Father (later Monsignor) Ronald Knox was an extraordinary linguist, a versatile writer (including six detective novels), and by all accounts a memorable speaker, both in church and outside. He was also a much-loved human being, cherished in life and in memory by friends and relations, students and colleagues. And because he is an appealing and interesting figure, anything he wrote is worth attention. But while Knox was an outstanding Latinist, he had not the least desire to be a scholar of classical antiquity. Matthew McGowan in his excellent essay in this volume identifies some of Knox’s limitations, for instance that both Heinze’s Vergils epische Technik and Norden’s commentary on Aeneid 6 had appeared before Knox gave these lectures, but he knew them not. He knew some German, but was generally proud of his ignorance of continental scholarship, claimed never to have heard of Wilamowitz (who had lectured in Oxford while Knox was a student), wrote (in the same year as these lectures) a parody of the kind of philological scholarship his brother Dillwyn practised,[2] and in Lecture 1 speaks disdainfully of the pedants who insist on writing “Vergil” rather than “Virgil.” Knox was a proud amateur.

### Task requirements
a – Decide whether each statement agrees with the passage on Ronald Knox. Answer yes or no and quote the words of the passage that decide it.
(i) Knox wrote six detective novels.
(ii) Knox wished to become a scholar of classical antiquity.
(iii) In Lecture 1, Knox favors the spelling "Vergil" over "Virgil."
b – According to the passage on Ronald Knox, which scholar did Knox claim never to have heard of?
c – Summarize the passage on Ronald Knox in two sentences.

### Dataset section
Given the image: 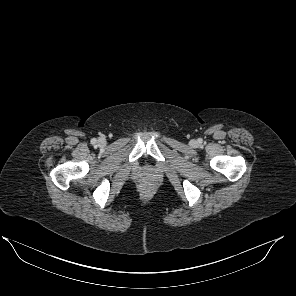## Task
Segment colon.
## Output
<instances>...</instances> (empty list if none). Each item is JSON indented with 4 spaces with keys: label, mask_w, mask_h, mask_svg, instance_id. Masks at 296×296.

### Answers for the exercise
a –
(i) Yes: "a versatile writer (including six detective novels)"
(ii) No: "he had not the least desire to be a scholar of classical antiquity"
(iii) No: "speaks disdainfully of the pedants who insist on writing “Vergil” rather than “Virgil.”"

b – Wilamowitz, who had lectured in Oxford while Knox was a student.

c – Ronald Knox was an extraordinary linguist, a versatile writer and a memorable speaker, much loved by those who knew him, so anything he wrote is worth attention. Though an outstanding Latinist, he had no wish to be a classical scholar, knew little of continental scholarship and was proud of it, and he was a proud amateur.